Fragmento de texto:

┄┄┄┄┄┄┄┄┄┄

Opel Corsa 1.2 Easytronic

Desde la aparición del Ferrari 355 F1 en el que se adoptaba un cambio manual secuencial con embrague pilotado, algunos fabricantes han incluido tímidamente en sus gamas este tipo de sistema. Sólo Opel se ha atrevido a montarlo en un modelo polivalente y por un precio muy asequible.

Opel Corsa 1.2 Easytronic
Opel Corsa 1.2 Easytronic

Dado que el resto de la configuración del coche no experimenta variación alguna, la actitud en curva se mantiene invariada. El nuevo Corsa presenta una importante mejora respecto de su antecesor. Más equilibrado en la relación muelle/amortiguador, sigue mostrando un tacto algo seco frente a las irregularidades, pero resulta más cómodo. También el acusado subviraje se ha suavizado bastante y el tren delantero responde ahora con mayor instantaneidad a las órdenes del volante, ofreciendo mayor precisión y una superior sensación de seguridad. No se puede decir lo mismo de los frenos. En nuestra unidad de pruebas han sobrepasado los ochenta y tres metros hasta que han detenido el coche desde 140 km/h, una distancia que no es para echar las campanas al vuelo. El tacto del pedal no es malo, pero acusan una cierta falta de mordiente, probablemente achacable a las pastillas. Se trata, en resumen, de una opción muy interesante y a tener en cuenta. El sobreprecio es de tan sólo 70.000 pesetas y las ventajas respecto de una transmisión convencional son palpables. Además mantiene unas cualidades dinámicas equivalentes y en ocasiones mejores con lo que apenas ofrece reproches significativos, salvo el ya citado de un exceso de intervencionismo de la electrónica en algunas maniobras, al que seguro que con el tiempo se irá adaptando el conductor.

┄┄┄┄┄┄┄┄┄┄

Datos almacenados:
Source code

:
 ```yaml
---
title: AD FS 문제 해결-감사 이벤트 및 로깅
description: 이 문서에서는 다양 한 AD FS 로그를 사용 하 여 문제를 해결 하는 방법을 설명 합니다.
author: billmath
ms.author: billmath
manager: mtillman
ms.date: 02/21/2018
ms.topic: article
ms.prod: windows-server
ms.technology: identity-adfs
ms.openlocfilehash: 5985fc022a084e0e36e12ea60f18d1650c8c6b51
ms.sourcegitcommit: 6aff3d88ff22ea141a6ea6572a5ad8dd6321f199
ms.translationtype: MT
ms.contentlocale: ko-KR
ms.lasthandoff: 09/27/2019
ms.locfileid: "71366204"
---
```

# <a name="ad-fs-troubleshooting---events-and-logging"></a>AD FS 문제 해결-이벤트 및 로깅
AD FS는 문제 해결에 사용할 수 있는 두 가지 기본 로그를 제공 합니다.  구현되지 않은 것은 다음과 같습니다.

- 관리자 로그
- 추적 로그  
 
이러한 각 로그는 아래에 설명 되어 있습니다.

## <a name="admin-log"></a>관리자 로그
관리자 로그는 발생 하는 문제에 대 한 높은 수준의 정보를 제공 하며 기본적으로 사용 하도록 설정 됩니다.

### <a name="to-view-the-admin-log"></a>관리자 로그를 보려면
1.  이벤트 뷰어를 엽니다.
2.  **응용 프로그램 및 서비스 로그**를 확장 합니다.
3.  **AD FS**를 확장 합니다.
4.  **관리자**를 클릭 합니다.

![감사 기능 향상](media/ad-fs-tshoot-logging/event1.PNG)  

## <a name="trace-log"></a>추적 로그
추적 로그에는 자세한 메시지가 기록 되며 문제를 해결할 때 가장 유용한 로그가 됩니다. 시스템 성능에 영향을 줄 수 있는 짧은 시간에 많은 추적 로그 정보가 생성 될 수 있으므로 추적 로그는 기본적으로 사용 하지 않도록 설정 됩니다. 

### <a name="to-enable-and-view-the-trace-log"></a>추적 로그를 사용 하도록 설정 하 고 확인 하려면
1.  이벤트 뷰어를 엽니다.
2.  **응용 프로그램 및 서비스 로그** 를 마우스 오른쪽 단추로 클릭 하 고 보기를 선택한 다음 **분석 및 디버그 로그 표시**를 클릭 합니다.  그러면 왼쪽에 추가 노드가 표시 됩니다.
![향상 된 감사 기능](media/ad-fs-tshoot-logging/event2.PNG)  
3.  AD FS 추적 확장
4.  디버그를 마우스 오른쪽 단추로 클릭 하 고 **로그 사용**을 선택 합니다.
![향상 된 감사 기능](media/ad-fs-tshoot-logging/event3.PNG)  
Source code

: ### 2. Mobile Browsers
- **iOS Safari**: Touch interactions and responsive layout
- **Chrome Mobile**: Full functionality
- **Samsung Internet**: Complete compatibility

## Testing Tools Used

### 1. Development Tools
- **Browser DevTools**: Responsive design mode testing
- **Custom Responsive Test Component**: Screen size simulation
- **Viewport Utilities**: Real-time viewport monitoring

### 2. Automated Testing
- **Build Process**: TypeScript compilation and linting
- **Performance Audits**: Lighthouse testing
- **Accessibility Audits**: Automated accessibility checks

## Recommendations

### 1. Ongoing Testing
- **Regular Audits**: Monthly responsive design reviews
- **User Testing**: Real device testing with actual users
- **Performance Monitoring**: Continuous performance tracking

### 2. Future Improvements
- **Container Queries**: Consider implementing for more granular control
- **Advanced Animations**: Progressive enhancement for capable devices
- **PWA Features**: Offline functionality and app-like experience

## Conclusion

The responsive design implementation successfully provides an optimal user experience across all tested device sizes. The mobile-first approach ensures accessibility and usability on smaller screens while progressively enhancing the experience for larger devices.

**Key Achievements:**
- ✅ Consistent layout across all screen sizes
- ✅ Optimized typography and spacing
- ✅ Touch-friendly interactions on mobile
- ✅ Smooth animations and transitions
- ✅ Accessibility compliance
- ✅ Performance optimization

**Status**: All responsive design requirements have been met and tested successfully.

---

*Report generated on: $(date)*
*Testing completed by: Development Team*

┄┄┄┄┄┄┄┄┄┄

Tareas del ejercicio:
1: Reproduce el tramo del texto sobre el Opel Corsa 1.2 Easytronic que va de "Desde la aparición" a "precio muy asequible.", cambiando el nombre "Ferrari 355 F1" por "Ferrari F355 F1".
2: ¿De cuánto es el sobreprecio del Opel Corsa 1.2 Easytronic, según el texto sobre ese modelo?
3: Indica si cada afirmación coincide con el texto sobre el Opel Corsa 1.2 Easytronic y cita las palabras que lo deciden: (a) la unidad de pruebas necesitó más de ochenta y tres metros para detenerse desde 140 km/h; (b) el nuevo Corsa resulta menos cómodo que su antecesor; (c) el subviraje ha desaparecido por completo.

Respuestas del ejercicio:
1:
Desde la aparición del Ferrari F355 F1 en el que se adoptaba un cambio manual secuencial con embrague pilotado, algunos fabricantes han incluido tímidamente en sus gamas este tipo de sistema. Sólo Opel se ha atrevido a montarlo en un modelo polivalente y por un precio muy asequible.

2: Es de tan solo 70.000 pesetas.

3:
(a) Sí: "han sobrepasado los ochenta y tres metros hasta que han detenido el coche desde 140 km/h".
(b) No: "pero resulta más cómodo".
(c) No: "el acusado subviraje se ha suavizado bastante".